After being debriefed by State Security, the girl has been released back into the care of her family.
“Parents must be made aware of the dangers of the internet and social media,” her father has said.
The parents, traumatised from the events of the past 24 hours, preferred to speak to Independent Media through an interlocutor on Monday.
Her father would not speak about who bought their daughter’s airline ticket or facilitated her travel, but has said she was motivated by political considerations.
He said his daughter’s motivation was to do humanitarian work and report on what was happening on the ground. “Her concern was that media reports on what was actually happening in the area were inaccurate.”
The girl was making her way to Turkey. Most recruits are flown to Turkey and are then taken by road across Turkey to the border with Syria.

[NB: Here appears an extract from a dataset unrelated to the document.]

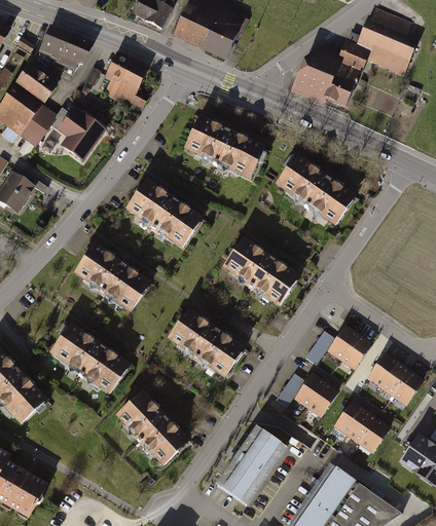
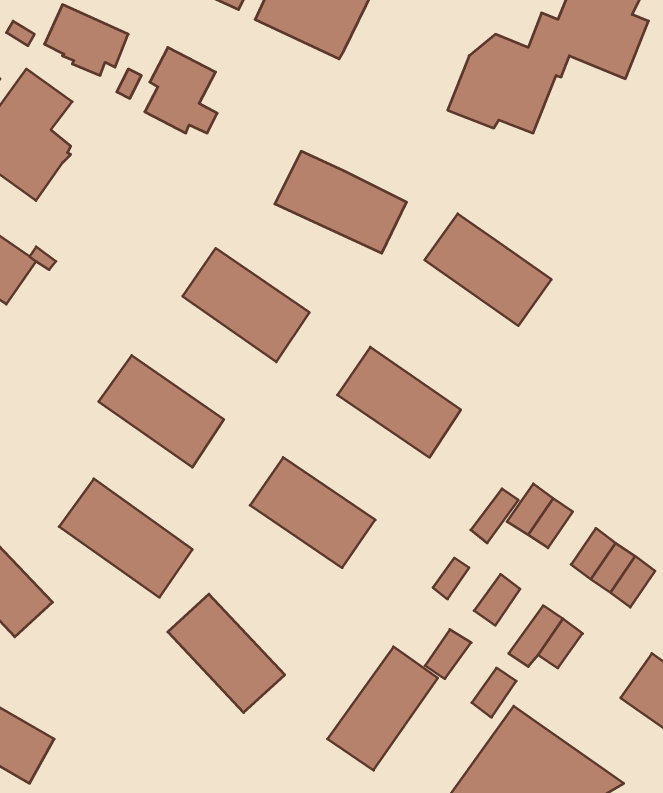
building: [51,106,107,162] -> none
building: [296,373,325,404] -> [425,629,471,679]
building: [361,418,389,449] -> [472,668,516,717]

Relatives have acknowledged that the girl was naive about the dangerous conditions into which she would have been thrust and commented that the clothes she packed suggested she did not fully comprehend the reality of the war zone she would have entered.

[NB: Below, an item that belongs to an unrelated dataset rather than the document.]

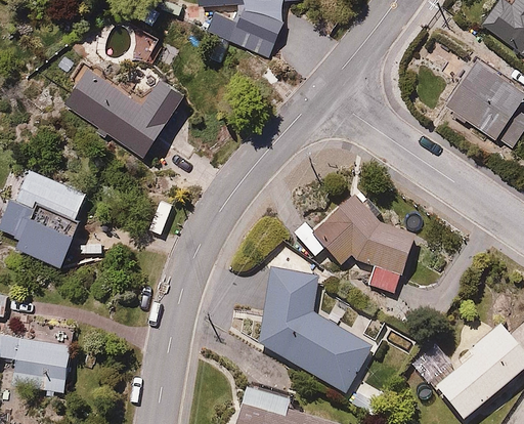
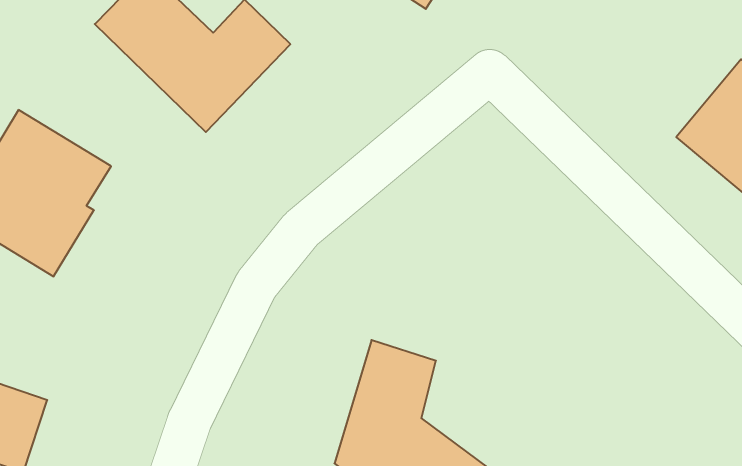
building: [312,197,413,292] -> none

On realising around 8am on Sunday that the teenager had disappeared, the family had initially alerted the police, who had then informed local intelligence officials.
Minister of State Security David Mahlobo was also informed, which prompted a national search to locate her. She was found in the business class section of a British Airways flight headed to OR Tambo International Airport.

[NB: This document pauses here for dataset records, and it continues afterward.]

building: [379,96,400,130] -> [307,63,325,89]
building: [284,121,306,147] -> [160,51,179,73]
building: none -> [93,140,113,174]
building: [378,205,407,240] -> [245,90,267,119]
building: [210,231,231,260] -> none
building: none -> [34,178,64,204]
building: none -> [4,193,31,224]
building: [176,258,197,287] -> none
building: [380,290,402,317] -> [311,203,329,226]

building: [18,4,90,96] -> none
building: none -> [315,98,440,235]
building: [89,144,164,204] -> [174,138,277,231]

“We alerted officials at all airports immediately. If we had not been notified in time, she would have left the country. I have spoken to her father and grandfather, who are relieved that she has been found,” Mahlobo said.
“We can confirm that she was planning to leave the country with the intention of joining IS, and had been actively engaged with social media networks,” he added.
Evidence found in the girl’s bedroom suggested she had transferred money to an unknown source, and other clues written on her school books suggested to her family that she had been in contact with Islamic State recruiters.
She had also confided to friends that she was considering joining Islamic State. Relatives and friends have noted she had become increasingly politicised in the past month.
“An investigation is under way as to how far this network goes, whether there is a cell in the country, and what the methods of recruiting and funding are. We cannot allow South Africa to be used as a recruitment space,” Mahlobo said.
Islamic State has been recruiting female teens from around the world to join its ranks in Syria and Iraq through an online campaign. Female Islamic State recruiters use social media forums such as Twitter, Facebook and Instagram.
The South African girl’s attempted recruitment follows on the heels of Sharmeena Begum, the 15-year-old British girl who was lured by Islamic State propaganda to go to Syria in December. She was the first of four teenage school friends who were recruited to join the group, and is believed to be in its stronghold of Raqqa in Syria.
On March 14, three teens from London were detained in Turkey as they tried to travel to Syria.
Upon joining a sharia military camp, the South African girl would probably have undergone weapons training and fundamentalist ideological education. The usual process is a 45-day boot camp followed by a three-month weapons camp before being thrust into battle.
In order to counter the aggressive recruitment of youngsters by Islamic State, “a lot of work has to be done”, said Mahlobo.